На улице уже смеркалось, когда Малыш вышел из библиотеки. Он решил пройти по диагонали через Брайнт парк на 42 улицу и посмотреть хоть краем глаза на вечернюю жизнь блудливого города. На скамейках сидели групки людей и курили траву. Весь парк благоухал марихуаной. Малыш заулыбался неизвестно чему. На перекрестке аллей к нему подошла тень и предложила купить косяк. Он только затряс головой и бодро шел к выходу из парка.

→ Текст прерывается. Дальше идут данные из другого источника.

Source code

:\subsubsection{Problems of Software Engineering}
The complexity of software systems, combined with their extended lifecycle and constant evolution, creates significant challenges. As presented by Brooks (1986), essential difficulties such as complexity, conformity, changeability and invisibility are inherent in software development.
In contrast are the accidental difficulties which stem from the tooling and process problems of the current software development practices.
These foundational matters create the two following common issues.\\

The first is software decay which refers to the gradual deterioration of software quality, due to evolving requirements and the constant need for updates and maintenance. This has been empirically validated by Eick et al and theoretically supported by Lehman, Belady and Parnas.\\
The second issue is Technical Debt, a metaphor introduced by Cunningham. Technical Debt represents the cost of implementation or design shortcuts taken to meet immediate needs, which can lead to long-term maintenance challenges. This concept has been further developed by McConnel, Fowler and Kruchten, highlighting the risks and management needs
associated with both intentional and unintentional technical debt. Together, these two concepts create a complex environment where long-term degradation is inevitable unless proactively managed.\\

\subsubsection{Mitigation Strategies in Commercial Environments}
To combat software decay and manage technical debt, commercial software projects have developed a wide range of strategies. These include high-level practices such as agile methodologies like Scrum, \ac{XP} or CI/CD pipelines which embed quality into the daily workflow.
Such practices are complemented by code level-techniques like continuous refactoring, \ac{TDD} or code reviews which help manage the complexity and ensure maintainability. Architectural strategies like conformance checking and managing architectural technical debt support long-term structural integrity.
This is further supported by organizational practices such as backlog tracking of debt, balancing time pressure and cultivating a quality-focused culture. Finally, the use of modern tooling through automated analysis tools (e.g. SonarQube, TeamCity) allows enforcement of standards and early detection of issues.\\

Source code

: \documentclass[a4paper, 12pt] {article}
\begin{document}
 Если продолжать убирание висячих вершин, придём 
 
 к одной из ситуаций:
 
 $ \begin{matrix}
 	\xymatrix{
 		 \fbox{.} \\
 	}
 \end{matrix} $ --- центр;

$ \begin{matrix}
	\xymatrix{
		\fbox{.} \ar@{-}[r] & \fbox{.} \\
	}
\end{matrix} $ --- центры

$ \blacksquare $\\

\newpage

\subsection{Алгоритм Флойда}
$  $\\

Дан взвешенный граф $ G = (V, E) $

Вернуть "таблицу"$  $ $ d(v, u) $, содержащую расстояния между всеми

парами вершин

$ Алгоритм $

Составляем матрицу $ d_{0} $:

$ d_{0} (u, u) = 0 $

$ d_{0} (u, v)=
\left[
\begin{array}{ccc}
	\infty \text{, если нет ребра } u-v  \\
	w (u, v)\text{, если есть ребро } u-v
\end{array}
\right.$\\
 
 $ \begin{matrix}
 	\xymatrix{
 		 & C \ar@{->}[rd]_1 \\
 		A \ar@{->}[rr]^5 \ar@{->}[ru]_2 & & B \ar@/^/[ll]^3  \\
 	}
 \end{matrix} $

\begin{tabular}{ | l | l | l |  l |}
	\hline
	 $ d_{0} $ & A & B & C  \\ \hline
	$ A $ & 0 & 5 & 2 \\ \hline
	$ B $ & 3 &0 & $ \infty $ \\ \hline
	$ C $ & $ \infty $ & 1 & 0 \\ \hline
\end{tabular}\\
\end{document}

42 улица в районе 5 Авеню выглядела абсолютно так же как и в передаче «Клуб кинопутешествий» с ведущим Сенкевичем: маленькие порно шопы с яркой, но безвкусной световой рекламой, павильончики с кабинками для подсматривания за 25 центов и пункты проката порно фильмов. Кроме того перед магазинами прогуливались женщины-проститутки, и в стороне от них толкались их агенты-пимпы. И те и другие были одеты, как опереточные актеры – ярко и броско. На Малыше был замшевый пиджак, купленный у польской торговки по случаю в Каунасе. Замшевым его можно было назвать только нарицательно, потому что он скорее был похож на жесткий футляр, мудрено скроенный из чьей-то одной самостоятельной шкуры. Таких пиджаков на 42 улице еще никто не видел, и поэтому Малышу оказано было особое внимание. Но не проститутками, а их пимпами. Один из них очень дружественно взял Малыша под локоть и предложил ему не «уличный товар», а кое-что получше. Малыш ему понимающе улыбнулся и сказал, что спешит на автобус в Филадельфию. Пипм не отставал, а начал спрашивать про Филадельфию, мол что у него там за дела. Малыш по сути дела первый раз в жизни столкнулся с реальным уличным человеком и не мог так просто и невежливо прервать разговор. К тому же он почти что принимал интерес пимпа за чистую монету и отвечал, что у него там молодая жена, которая наверняка уже заждалась его. Навряд ли пипм был достойным семьянином, но чистосердечность слов и помыслов Малыша понял на раз и сказал, что у него в Филях тоже есть жена, но иронией судьбы и натуры его деятельности они разделены и видятся только 2 раза в месяц. Малыш понимающе покачал головой, а пипм продолжал, что если уж счастливый случай свел их так неожиданно, то не сделает Малыш ли для него, пимпа, маленькую и вовсе не бесплатную услугу – передаст любимой пимповой жене белье для стирки в Филадельфии. Малыш нерешительно раскачивал головой, а пимп нежно настаивал: «Тебе ничего не надо делать: войдешь в автобус, поставишь мешок с грязным бельем рядом с автобусным ведром для отходов и забудь обо всем до конечной остановки. Моя жена тебя встретит и отблагодарит вдвойне». При этих словах он буквально впихнул в Малышову руку $50.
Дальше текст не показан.